I’ve heard it said that, psychologically, people love to watch tabloid TV so that they can feel superior to the guests du jour. That’s the feeling I get, too, from some of these people. They’re bored out of their minds and interested in what’s going on in my life so they can feel better about what’s going on—or not going on—in theirs. A few have even told me that, outright. It’s way too easy for them to pass judgment on me and what’s happening with me when they have yet to power-walk a mile in my sequined moccasins.
But I think this relationship with my new mentor will work out quite well. Something happened at the very end that was truly a wow moment, and another that brought tears of…not judgment but relief…on my way home.
Just before leaving the restaurant where we’d met, I made a confession to her of something that’s hurt over the past few years. It had to do with how I’ve always had a plan and that plan got shot to hell and back and I’ve been winging it since May of 2004. I’ve been feeling ungrounded and feeling my way through what I want, and I’m ready to have a plan again. I like having a plan. Always have.
Yet, I’ve been so heavily criticized for wanting a plan. I’ve been told repeatedly that I’m deficient for wanting a plan and that if I’m somehow spiritually “lesser than” if I don’t simply flow the Universe’s path of least resistance.

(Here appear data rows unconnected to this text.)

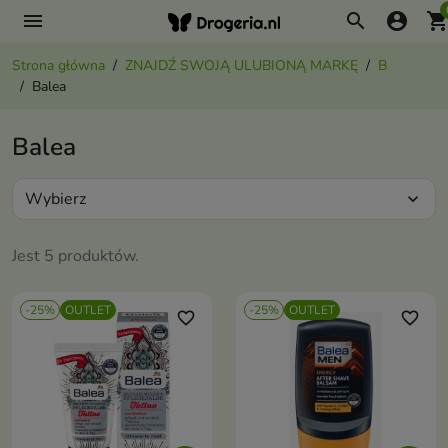
menu
search
account_circle
shopping_ca
Strona główna
ZNAJDŹ SWOJĄ ULUBIONĄ MARKĘ
B
Balea
Balea
Wybierz
expand_more
Jest 5 produktów.
-25%
OUTLET
-25%
OUTLET
favorite_border
favorite_border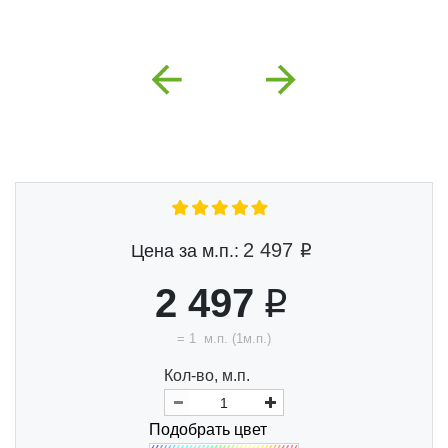
Previous
Next
2 497
Цена за м.п.:
2 497
=
1
м.п.
(
1
м.п.)
Кол-во, м.п.
Подобрать цвет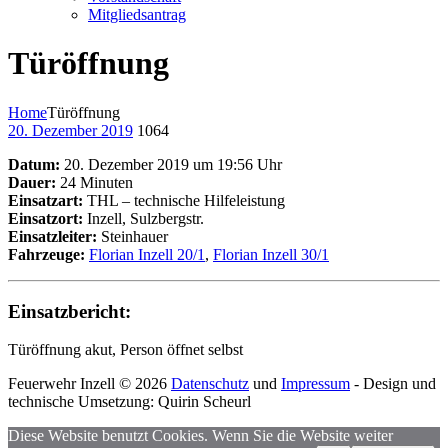
Mitgliedsantrag
Türöffnung
Home
Türöffnung
20. Dezember 2019
1064
Datum:
20. Dezember 2019 um 19:56 Uhr
Dauer:
24 Minuten
Einsatzart:
THL – technische Hilfeleistung
Einsatzort:
Inzell, Sulzbergstr.
Einsatzleiter:
Steinhauer
Fahrzeuge:
Florian Inzell 20/1
,
Florian Inzell 30/1
Einsatzbericht:
Türöffnung akut, Person öffnet selbst
Feuerwehr Inzell © 2026
Datenschutz
und
Impressum
- Design und
technische Umsetzung: Quirin Scheurl
Diese Website benutzt Cookies. Wenn Sie die Website weiter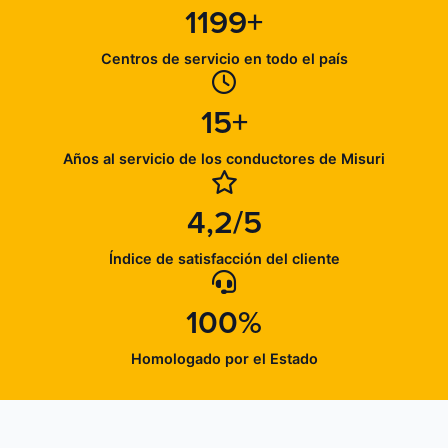
1199+
Centros de servicio en todo el país
15+
Años al servicio de los conductores de Misuri
4,2/5
Índice de satisfacción del cliente
100%
Homologado por el Estado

These attitudes have come most heavily from counselors and people trained as counselors, and I’m just realizing how they allowed their personal opinions to shape our counseling sessions and how, while clearing out certain shadows, new ones were introduced.
What my mentor and I agreed on was that it’s good for me to have a plan for my life, provided I’m open to new things, too. I was almost giddy with her attitude because it’s so different from what I’ve experienced among counselor types.

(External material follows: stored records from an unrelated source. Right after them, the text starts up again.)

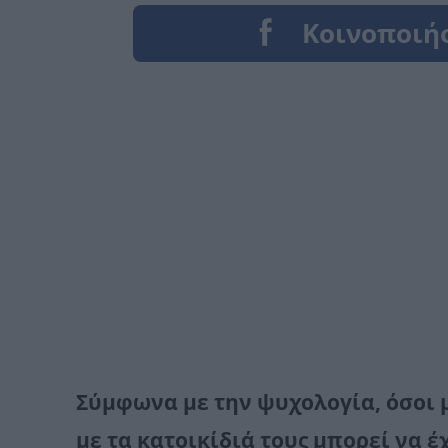
Σύμφωνα με την ψυχολογία, όσοι 
με τα κατοικίδιά τους μπορεί να 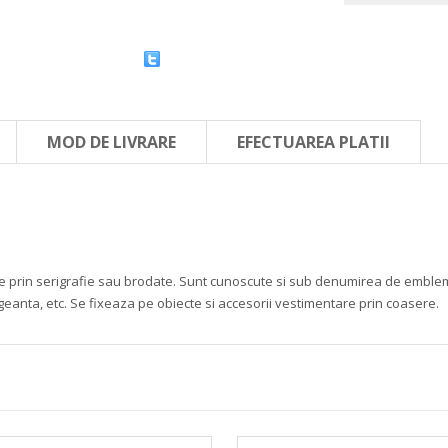
MOD DE LIVRARE
EFECTUAREA PLATII
mate prin serigrafie sau brodate. Sunt cunoscute si sub denumirea de embleme 
 geanta, etc. Se fixeaza pe obiecte si accesorii vestimentare prin coasere.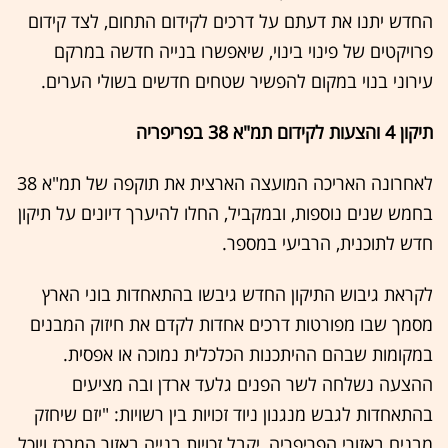
החדש יתנו את דעתם על דרכים לקידום התחום, לצד קידום
פרויקטים של פינוי בינוי, שיאפשרו בנייה חדשה במרקם
עירוני בנוי במקום להפשיר שטחים חדשים בשולי הערים.
תיקון 4 והצעות לקידום תמ"א 38 בפריפריה
לאחרונה האריכה המועצה הארצית את תוקפה של תמ"א 38
בחמש שנים נוספות, ובמקביל, החלו להיערך דיונים על תיקון
חדש לתוכנית, הרביעי במספר.
לקראת גיבוש התיקון החדש גיבשו בהתאחדות בוני הארץ
מסמך שבו מפורטות דרכים אחדות לקדם את חיזוק המבנים
במקומות שבהם ההיתכנות הכלכלית נמוכה או אפסית.
ההצעה נשלחה לשר הפנים גלעד ארדן ובה מציעים
בהתאחדות לגבש מנגנון ניוד זכויות בין רשויות: "יזם שיחזק
מבנים באזורי הפריפריה, יקבל זכויות בנייה באזור המרכז ויוכל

In the 2 years since my divorce, I have absolutely overdosed on advice from everyone around me. Friends, family, colleagues, mentors, strangers. Everyone’s had an opinion, everyone’s been happy to tell me what I “need to do,” and everyone’s so easily dispensed advice. Some have even been angry at me for not taking their advice. Others have ridiculed me for not emulating them. Still
others have criticized me for not doing what they them- selves have not found the gumption to do.
This mentor did something amazing, though. We talked through a couple of issues related to my career transition. She listened intently but didn’t tell me what I needed to do to fix my life so I can make this transition. In fact, she didn’t give me any advice at all. Unlike prior counselors and work mentors, she didn’t give me answers. Instead, she helped me work through issues to find the answers for myself.
I think one of the things she’s going to help me with, something we hadn’t planned for, is my shedding the weight of other people’s judgment and expectations.